Trump, a Groenlândia e a bagunça no tabuleiro da geopolítica
Trump não criou esse cenário. Mas ele o escancarou
Donald Trump nunca escondeu sua fome de poder. O problema é que, quando essa fome se manifesta, o tabuleiro da geopolítica costuma virar bagunça — peças caem no chão, regras são ignoradas e o jogo vira outra coisa. Às vezes, um reality show. Outras, um risco global.
Quando Trump sugeriu, sem nenhum constrangimento, a ideia de comprar a Groenlândia, muita gente riu. Parecia piada. Uma excentricidade típica de um bilionário acostumado a resolver tudo com cheque. Mas o riso passou rápido. Porque, por trás do comentário aparentemente absurdo, havia um raciocínio geopolítico bastante clássico — e nada inocente.
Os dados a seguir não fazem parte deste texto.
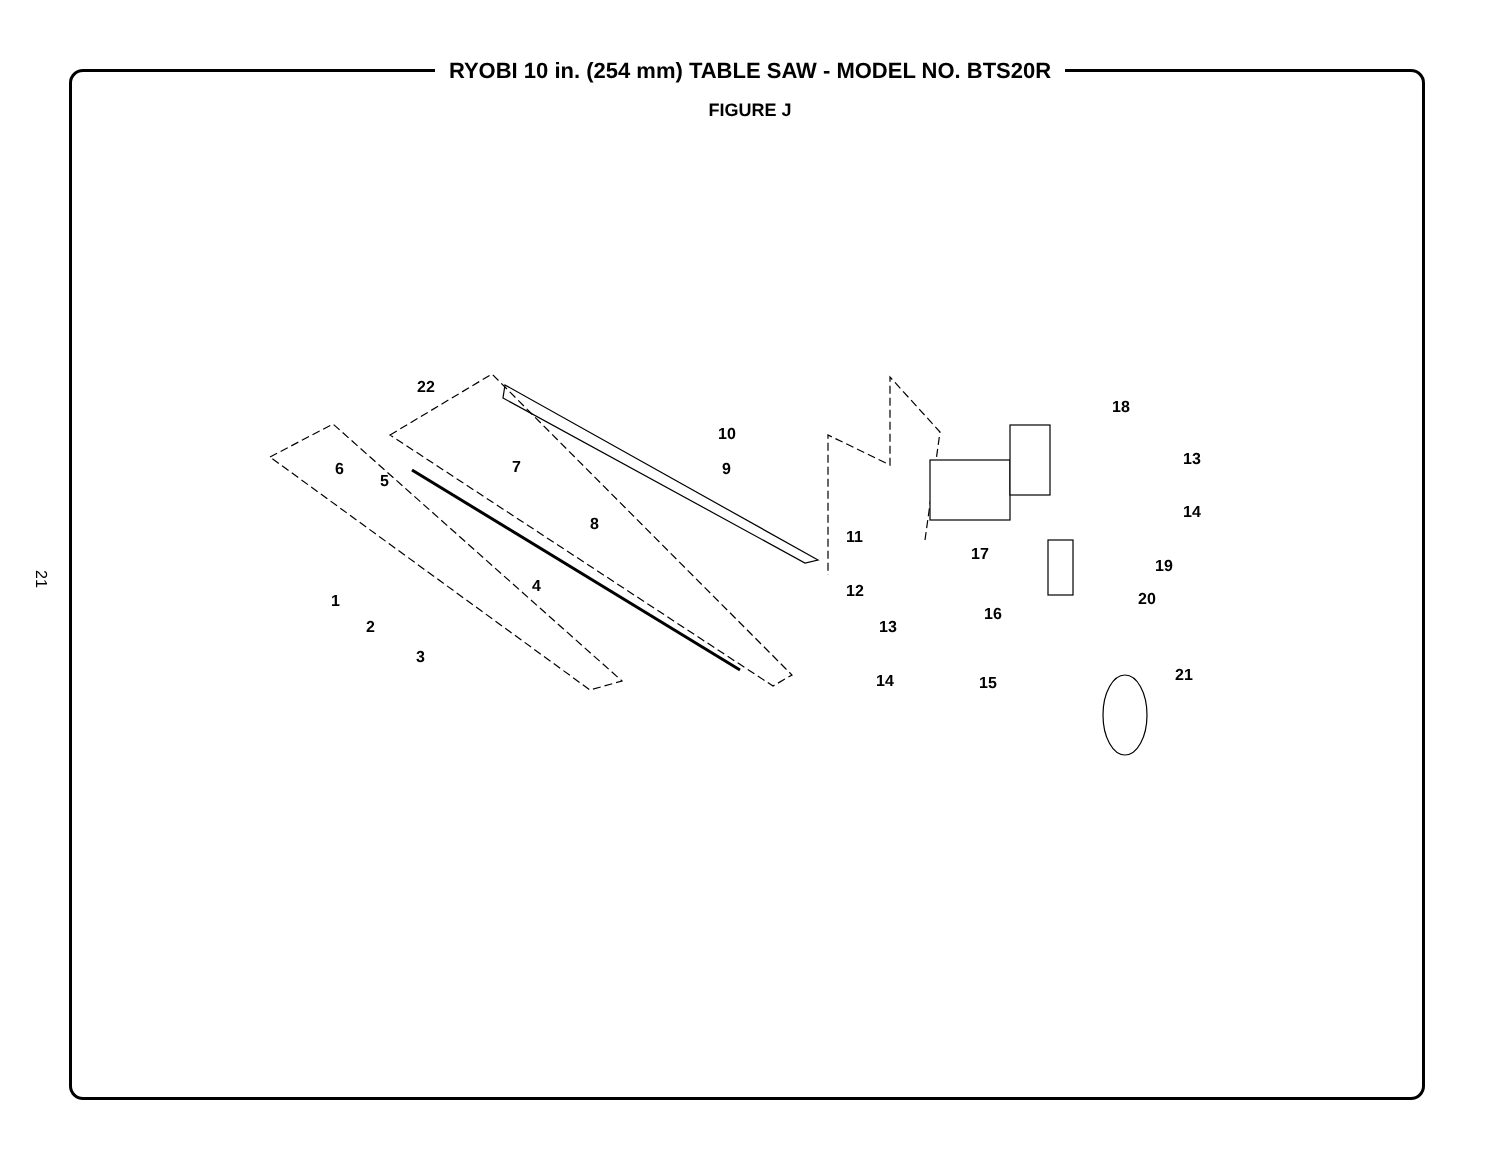RYOBI 10 in. (254 mm) TABLE SAW - MODEL NO. BTS20R
FIGURE J
21
22
10
18
6 7 9
13
5
8
14
11
17
19
4 12
1
16
20
2 13
3
21
14 15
Ilhas sempre fascinaram impérios. No caso das grandes ilhas do Atlântico Norte, como a Groenlândia, elas funcionam como sentinelas avançadas: estão ali para observar, conter e, se necessário, bloquear movimentos vindos do outro lado do mundo. Hoje, esse “outro lado” atende por dois nomes principais: China e Rússia.
Com o degelo do Ártico, o que antes era um deserto branco virou promessa de novas rotas comerciais, corredores militares e exploração de recursos estratégicos. Em bom português: mais caminhos, mais dinheiro e mais poder. Quem controla essas áreas controla fluxos. Quem controla fluxos dita regras. Simples assim.
Trump entendeu isso. Do jeito dele, claro. Sem diplomacia, sem filtro e sem paciência para o verniz civilizado da política internacional. Onde outros presidentes falariam em “parcerias estratégicas” ou “cooperação multilateral”, Trump fala em posse, controle e vantagem imediata. Ele não joga xadrez; joga banco imobiliário — e quer comprar todas as propriedades antes que alguém chegue primeiro.
Enquanto isso, a China avança com calma. Não com tanques, mas com contratos, investimentos e portos. Está presente na América do Sul, no Caribe, rondando áreas sensíveis como o Canal do Panamá e fazendo negócios onde Washington costumava mandar sozinho. Nada de bandeiras ou discursos inflamados. Apenas presença. E isso, para os Estados Unidos, é talvez mais ameaçador do que qualquer provocação militar.
Some-se a isso a guerra na Ucrânia, cujo desfecho muitos em Washington veem como uma derrota estratégica do Ocidente. Não importa aqui quem venceu no campo de batalha. Importa a sensação de perda de controle. Quando um império sente que já não dita o ritmo do jogo, ele tende a olhar para perto, reforçar fronteiras e proteger o que considera seu “quintal”.
É aí que entram o Grande Caribe, o Ártico, as ilhas do Atlântico Norte e do Pacífico. Não como curiosidades geográficas, mas como peças-chave desse rearranjo defensivo. Uma espécie de zona tampão emocional e estratégica para um país que, pela primeira vez em muito tempo, percebe que talvez não seja mais o único dono do tabuleiro.
Trump não criou esse cenário. Mas ele o escancarou. Com frases grosseiras, gestos impulsivos e uma franqueza quase infantil, expôs algo que sempre esteve ali: a disposição permanente dos Estados Unidos de intervir, controlar e moldar o espaço ao seu redor sempre que se sentem ameaçados.
O problema é que, quando se joga com fome demais, derruba-se o tabuleiro. E a bagunça que sobra raramente afeta apenas quem fez o movimento.
* Este é um artigo de opinião, de responsabilidade do autor, e não reflete a opinião do Brasil 247.